Elsewhere, there are glimmers of hope. The annual £28bn the Labour party is still pledging to spend on new climate measures – which sits alongside other plans for government-led investment in deprived areas – will have clear benefits for coastal places, not least because of the centrality to the plans of offshore wind. Its promised “take back control” bill will at least increase the responsibilities of local councils, and thereby bring some decisions closer to the places they affect. But as ever, more radical thinking might be a good idea. Within central government, coastal communities should surely have their own dedicated minister. Clusters of seaside towns should perhaps be grouped into federations led by mayor-like figures, and given responsibility for collective regeneration plans, along with the kind of substantial spending power that Westminster politicians never like to talk about.
Last summer, I took a family holiday not far from Minehead, a coastal town on the edge of Somerset long associated with deprivation, scarce job opportunities and a sense of being woefully cut off. It is actually a gloriously located place, overlooked by a spectacular headland, with an elegantly wide main street and a lovely beach.
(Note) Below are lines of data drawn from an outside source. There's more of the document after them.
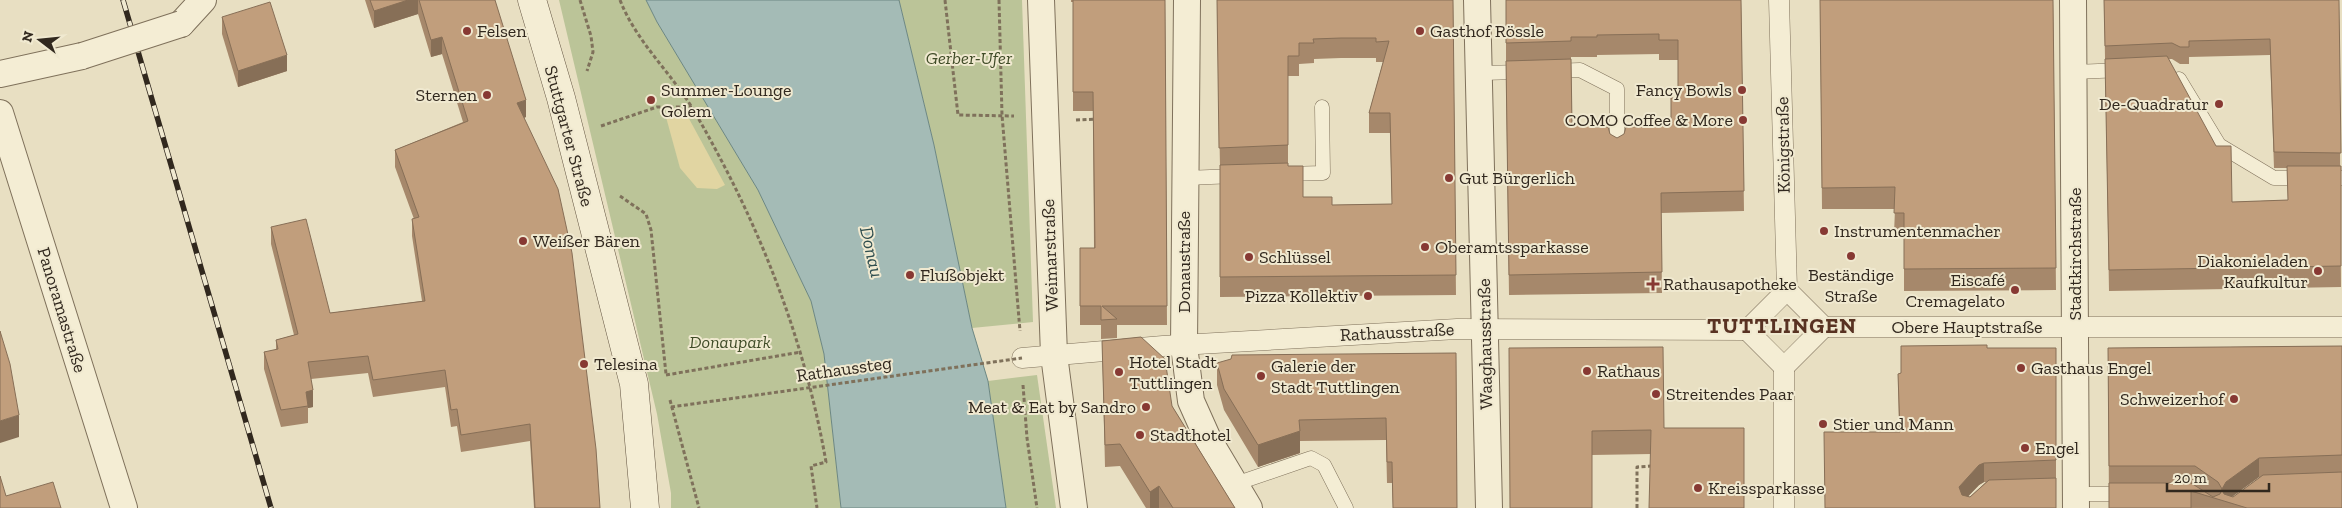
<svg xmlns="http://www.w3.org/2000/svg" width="2342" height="508" viewBox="0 0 2342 508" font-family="'Zilla Slab',serif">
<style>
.green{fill:#bbc498}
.sand{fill:#e1d5a2}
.water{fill:#a4bbb6;stroke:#6c8783}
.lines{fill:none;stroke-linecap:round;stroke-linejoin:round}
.service-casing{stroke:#7f715b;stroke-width:15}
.pedestrian-casing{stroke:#7f715b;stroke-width:21}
.minor-casing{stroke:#7f715b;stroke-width:28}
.secondary-casing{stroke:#61523f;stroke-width:29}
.path{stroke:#7f715b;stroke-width:3;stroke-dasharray:4 2.5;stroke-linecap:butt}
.service{stroke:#f4edd4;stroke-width:14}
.pedestrian{stroke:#f4edd4;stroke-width:20}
.minor{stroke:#f4edd4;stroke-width:26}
.secondary{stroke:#f4edd4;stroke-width:28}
.rail-casing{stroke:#31281e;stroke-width:5.5}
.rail{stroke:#f0e9d0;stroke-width:4;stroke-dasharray:11;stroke-linecap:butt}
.minor-bridge-casing{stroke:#7f715b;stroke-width:28;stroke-linecap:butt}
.path-bridge{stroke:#7f715b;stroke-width:3;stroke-dasharray:4 2.5;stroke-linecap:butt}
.minor-bridge{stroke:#f4edd4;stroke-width:26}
.wall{fill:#a6886b;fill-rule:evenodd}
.shaded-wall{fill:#876f57}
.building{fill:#c19e7c;stroke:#876f57}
.poi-dot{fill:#873933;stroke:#f0e9d0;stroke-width:2}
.labels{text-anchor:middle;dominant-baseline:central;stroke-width:4;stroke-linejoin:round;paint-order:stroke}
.poi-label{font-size:18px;fill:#31281e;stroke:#f0e9d0;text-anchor:start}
.park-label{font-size:18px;font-style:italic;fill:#3f4b27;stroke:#f0e9d0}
.street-label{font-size:18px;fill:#31281e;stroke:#f0e9d0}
.water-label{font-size:19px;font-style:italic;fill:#2f4e4f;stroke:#f0e9d0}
.district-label{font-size:22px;font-weight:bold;letter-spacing:1px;fill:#583222;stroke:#f0e9d0}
</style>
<rect width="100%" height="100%" fill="#e8dfc2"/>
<!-- green -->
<g class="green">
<path d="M559,0h87l11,22 101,168 53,111 13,53 17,154h-170v-15l-14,-79z"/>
<path d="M899,0h123l11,322 -61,6 -38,-183z"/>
<path d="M1037,375l19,133h-50l-18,-127z"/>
</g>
<!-- sand -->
<path class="sand" d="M687,115l38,70 -8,4 -20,-1 -17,-20 -14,-51z"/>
<!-- water -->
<path class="water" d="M646,0h253l35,145 38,183 16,53 18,127h-165l-17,-154 -13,-53 -53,-111 -101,-168z"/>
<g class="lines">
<!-- service casing -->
<g class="service-casing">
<g id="service">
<path d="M1552,71l28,-1 37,19v61"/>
<path d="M2074,72l49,-2"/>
<path d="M1479,73l44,-1"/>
<path d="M2179,79l40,66 55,33h68"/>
<path d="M1285,174l38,-1 -1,-66"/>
<path d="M1185,178l51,-2"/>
<path d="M1235,484l76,-26 13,7 22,43"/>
<path d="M2076,494h50"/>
</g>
</g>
<!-- pedestrian casing -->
<g class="pedestrian-casing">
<g id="pedestrian">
<path d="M1779,0l8,290"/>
<path d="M1787,290l37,37h518"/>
<path d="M1747,330l37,37 40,-40"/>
<path d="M1022,358l141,-12 294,-17 290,1 40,-40"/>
<path d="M1784,367v141"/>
</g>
</g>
<!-- minor casing -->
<g class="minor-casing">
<g id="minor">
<path d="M1041,0l13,355 20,153"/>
<path d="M1187,0l-3,346 7,55 17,38 41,69"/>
<path d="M1477,0l12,508"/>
<path d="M2073,0l3,508"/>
<path d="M181,24l22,-24"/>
<path d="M0,74l82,-18"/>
<path d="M0,113l124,395"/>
</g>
</g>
<!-- secondary casing -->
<g class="secondary-casing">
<path id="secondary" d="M532,0l29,98 73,286 11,124"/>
</g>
<!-- path -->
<g class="path">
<path d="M580,0l11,36 2,16 -6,19"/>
<path d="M620,0c17,44 55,76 77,116 63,110 107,221 129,346l-15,4 6,42"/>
<path d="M945,0l13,115 56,1"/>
<path d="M999,0l3,115 18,216"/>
<path d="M1076,120l21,-1"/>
<path d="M601,126l56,-19h35"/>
<path d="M620,196l26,18 5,16 15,144"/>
<path d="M666,375l135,-23"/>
<path d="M1023,385l4,53 10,70"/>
<path d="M670,400l29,108"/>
<path d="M1637,508v-41l15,-1"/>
</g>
<!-- service -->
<use href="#service" class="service"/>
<!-- pedestrian -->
<use href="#pedestrian" class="pedestrian"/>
<!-- minor -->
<use href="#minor" class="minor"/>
<!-- secondary -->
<use href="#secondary" class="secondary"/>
<!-- rail casing -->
<g class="rail-casing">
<path id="rail" d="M123,0l148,508"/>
</g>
<!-- rail -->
<use href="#rail" class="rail"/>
<!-- minor-bridge casing -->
<g class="minor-bridge-casing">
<path id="minor-bridge" d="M82,56l99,-32"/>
</g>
<!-- path-bridge -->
<path class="path-bridge" d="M671,407l351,-49"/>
<!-- minor-bridge -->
<use href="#minor-bridge" class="minor-bridge"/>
</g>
<!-- wall -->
<g class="wall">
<path d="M365,0h130l31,117 -2,1 76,390h-66l-4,-67 -69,11 -4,-26 -6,1 -6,-40 -72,10 -5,-24 -57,6 2,28 -5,1v15l-27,4 -17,-58v-17l12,-2v-10l18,-5 -23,-91v-17l59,86 92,-12 -10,-65v-17h2l-19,-52v-17l68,-28 -21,-68 -11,3 -13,-43 -44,14z"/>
<path d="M1071,0h94l2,325h-50v13l-16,1v-14h-21v-77h14l-1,-137h-20v-109h-2z"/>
<path d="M1217,0h236l3,295 -236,2v-129zM1341,58h35v4h7l-14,51v20h21l2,71 -60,1 -29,-8 -15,-31v-90h11v-12l15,-1v-4z"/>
<path d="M1506,0h235l3,211 -83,2 1,80 -153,2 -3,-214zM1659,54v6h19v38l-7,28 -54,12 -23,-11 -22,-2 -1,-68h26v-2z"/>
<path d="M1820,0h233l3,290 -152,1v-57h-10l1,-25h-73z"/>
<path d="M2104,0h235l2,287 -232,4zM2270,55l4,113h13l1,32 -56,2 -63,-143h3l8,5h9v-7z"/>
<path d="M222,17l65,54 -49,16 -16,-53z"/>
<path d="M1102,341l70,65 63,102h-89l-26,-42 -15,1z"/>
<path d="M2342,346v162h-233l-1,-160zM2259,477h1l-27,20h-1z"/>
<path d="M1509,348l155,80 -13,26 -59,1z"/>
<path d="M1987,348h69v160h-231l74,-76 -1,-58zM1984,482h2l-16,15 -2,-1 11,-11z"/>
<path d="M1456,353l1,155h-64l-1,-25h-5l-1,-43 -86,1v12l-42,14 -34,-57 -7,-25v-22z"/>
</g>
<!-- shaded-wall -->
<g class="shaded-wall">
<path d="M408,0h10v14l-44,14v-17z"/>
<path d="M442,37v17l-11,3v-17z"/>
<path d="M287,55v16l-49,16v-16z"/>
<path d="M526,100v17l-9,3v-17z"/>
<path d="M313,390v17l-5,1 -2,-16z"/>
<path d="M19,415v22l-19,6v-22z"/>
<path d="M1300,431v22l-42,14v-22z"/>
<path d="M2259,458v19l-33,24 -4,-12 4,-7z"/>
<path d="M1984,463v19l-5,3 -20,21v-19l20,-22z"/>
<path d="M1159,486v22h-9v-16z"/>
</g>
<!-- building -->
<g class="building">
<path d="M370,0h38l-34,11z"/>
<path d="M419,0h76l31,100 -9,3 41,86 14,64 24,196 4,59h-65l-5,-84 -69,11 -4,-26 -6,1 -6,-40 -72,10 -5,-24 -60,6 5,28 -7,2 2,14 -27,4 -17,-58 14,-3 -2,-9 22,-6 -27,-107 35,-8 24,94 95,-12 -13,-82 7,-2 -24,-67 73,-29 -26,-84 -11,3z"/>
<path d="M1073,0h92l2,306h-65l15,13 -16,1v-14h-21v-58h15l-2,-156h-20z"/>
<path d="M1217,0h236l3,275 -236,2v-112l68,-2v3h15v31h29v8l60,-1 -2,-91h-21l20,-72 -13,1v-4h-35l-28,1 1,4h-15v13h-11v89l-69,3z"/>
<path d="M1506,0h235l3,191 -83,2 1,79 -153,3 -3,-214 65,-2 1,66 22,-1v3h14l2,7 7,4 7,-4 2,-7 45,-1v-28h7v-58h-19v-6l-62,1v2h-26v4l-65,2z"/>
<path d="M1820,0h233l3,268 -152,1v-56h-10l1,-26 -73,1z"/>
<path d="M2104,0h235l2,153 -67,-1 -4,-113 -81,2v6h-9l-8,-4 -67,3z"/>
<path d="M270,2l17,53 -49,16 -16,-54z"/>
<path d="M2167,56l49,90h15l1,56 56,-2 -1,-34h54v100l-232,4 -4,-211z"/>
<path d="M0,331l10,33 9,51 -19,6z"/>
<path d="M1141,337l24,22 7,47 63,102h-62l-14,-22 -9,6 -30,-48 -15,1 -3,-104z"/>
<path d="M1987,345v3h69v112l-72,3 -5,2 -20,22 3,8 8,2 19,-17 67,-2v30h-231l-1,-76h76l-2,-58 3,-1v-27z"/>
<path d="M2342,346v109l-83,3 -33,24 -4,7 2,5 9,3 30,-22 79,-3v36h-95l-56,-17v17h-82v-25h82l22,14 7,-3 2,-5 -4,-7 -23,-16h-86l-1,-118z"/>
<path d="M1663,347l1,81h80v80h-95l2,-78 -59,1v77h-82l-1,-160z"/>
<path d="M1456,353l1,155h-64l-1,-46h-5l-1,-44 -87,2 1,11 -42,14 -34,-56 -7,-26 14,-4 1,-4z"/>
<path d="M0,476l6,20 47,-14 8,26h-61z"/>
</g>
<!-- markers -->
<g class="poi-dot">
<circle cx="467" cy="31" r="5"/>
<circle cx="1420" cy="31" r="5"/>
<circle cx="1742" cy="90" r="5"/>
<circle cx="487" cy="95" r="5"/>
<circle cx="651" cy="100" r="5"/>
<circle cx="2219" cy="104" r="5"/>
<circle cx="1743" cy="120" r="5"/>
<circle cx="1449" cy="178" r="5"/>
<circle cx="1824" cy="231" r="5"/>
<circle cx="523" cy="241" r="5"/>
<circle cx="1425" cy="247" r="5"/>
<circle cx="1851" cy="256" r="5"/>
<circle cx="1249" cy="257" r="5"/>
<circle cx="2318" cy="271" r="5"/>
<circle cx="910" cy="275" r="5"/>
<path d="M1650.5 276.5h5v5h5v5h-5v5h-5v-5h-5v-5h5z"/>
<circle cx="2015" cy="290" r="5"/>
<circle cx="1368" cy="296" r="5"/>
<circle cx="584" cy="364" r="5"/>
<circle cx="2021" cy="368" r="5"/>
<circle cx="1587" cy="371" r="5"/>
<circle cx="1119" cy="372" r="5"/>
<circle cx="1261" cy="376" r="5"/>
<circle cx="1656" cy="394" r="5"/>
<circle cx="2234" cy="399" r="5"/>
<circle cx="1146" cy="407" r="5"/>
<circle cx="1823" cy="424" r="5"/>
<circle cx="1140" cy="435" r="5"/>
<circle cx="2025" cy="448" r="5"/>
<circle cx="1698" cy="488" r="5"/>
</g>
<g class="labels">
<!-- poi labels -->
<g class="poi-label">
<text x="477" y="31">Felsen</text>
<text x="1430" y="31">Gasthof Rössle</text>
<text x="661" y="90">Summer-Lounge<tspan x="661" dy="21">Golem</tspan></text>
<text x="1732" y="90" text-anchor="end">Fancy Bowls</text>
<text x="477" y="95" text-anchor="end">Sternen</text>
<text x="2209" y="104" text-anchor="end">De-Quadratur</text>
<text x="1733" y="120" text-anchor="end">COMO Coffee &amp; More</text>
<text x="1459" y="178">Gut Bürgerlich</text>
<text x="1834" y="231">Instrumentenmacher</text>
<text x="533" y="241">Weißer Bären</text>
<text x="1435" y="247">Oberamtssparkasse</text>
<text x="1259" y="257">Schlüssel</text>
<text x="2308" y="261" text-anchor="end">Diakonieladen<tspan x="2308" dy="21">Kaufkultur</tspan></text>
<text x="920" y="275">Flußobjekt</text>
<text x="1851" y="275" text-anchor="middle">Beständige<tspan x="1851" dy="21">Straße</tspan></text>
<text x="2005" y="280" text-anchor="end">Eiscafé<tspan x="2005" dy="21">Cremagelato</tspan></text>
<text x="1663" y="284">Rathausapotheke</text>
<text x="1358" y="296" text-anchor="end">Pizza Kollektiv</text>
<text x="1129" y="362">Hotel Stadt<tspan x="1129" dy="21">Tuttlingen</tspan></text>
<text x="594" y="364">Telesina</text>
<text x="1271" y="366">Galerie der<tspan x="1271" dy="21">Stadt Tuttlingen</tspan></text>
<text x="2031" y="368">Gasthaus Engel</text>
<text x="1597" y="371">Rathaus</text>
<text x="1666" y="394">Streitendes Paar</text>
<text x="2224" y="399" text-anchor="end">Schweizerhof</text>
<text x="1136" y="407" text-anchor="end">Meat &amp; Eat by Sandro</text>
<text x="1833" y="424">Stier und Mann</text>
<text x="1150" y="435">Stadthotel</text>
<text x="2035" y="448">Engel</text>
<text x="1708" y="488">Kreissparkasse</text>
</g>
<!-- park labels -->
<g class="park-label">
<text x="969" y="58">Gerber-Ufer</text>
<text x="730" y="342">Donaupark</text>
</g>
<!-- street labels -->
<g class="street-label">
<text transform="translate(569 136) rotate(75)">Stuttgarter Straße</text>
<text transform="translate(1783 145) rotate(-91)">Königstraße</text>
<text transform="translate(2075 254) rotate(-90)">Stadtkirchstraße</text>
<text transform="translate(1050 255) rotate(-92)">Weimarstraße</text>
<text transform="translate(1184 262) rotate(-90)">Donaustraße</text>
<text transform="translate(62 310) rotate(73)">Panoramastraße</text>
<text x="1967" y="327">Obere Hauptstraße</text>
<text transform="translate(1397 332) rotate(-3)">Rathausstraße</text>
<text transform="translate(1485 344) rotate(-91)">Waaghausstraße</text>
<text transform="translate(844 369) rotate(-8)">Rathaussteg</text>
</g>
<!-- water labels -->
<g class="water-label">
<text transform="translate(872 252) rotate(77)">Donau</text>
</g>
<!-- district labels -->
<g class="district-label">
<text x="1782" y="325">TUTTLINGEN</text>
</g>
</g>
<!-- north arrow -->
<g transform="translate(40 40) rotate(286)" stroke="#f0e9d0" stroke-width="4" paint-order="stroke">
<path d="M0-4L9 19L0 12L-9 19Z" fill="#31281e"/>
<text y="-8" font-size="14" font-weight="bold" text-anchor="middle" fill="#31281e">N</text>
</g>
<!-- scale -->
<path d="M2167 483v8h102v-8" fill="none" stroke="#31281e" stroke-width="2.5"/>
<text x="2174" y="483" font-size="15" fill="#31281e" stroke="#f0e9d0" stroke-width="4" paint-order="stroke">20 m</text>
</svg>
It is 60 miles from Bristol and about 40 from Exeter: in the era of working from home, it could thrive.
But besides steam trains that slowly transport tourists across the nearby countryside, its 12,000 residents have no rail service: the town’s station closed in 1971. As with so many other places, choices were made in distant centres of power that condemned it to long years of stagnation and decay. Now, instead of fixating on coastal towns one day and forgetting them the next, could we not just give them what they need?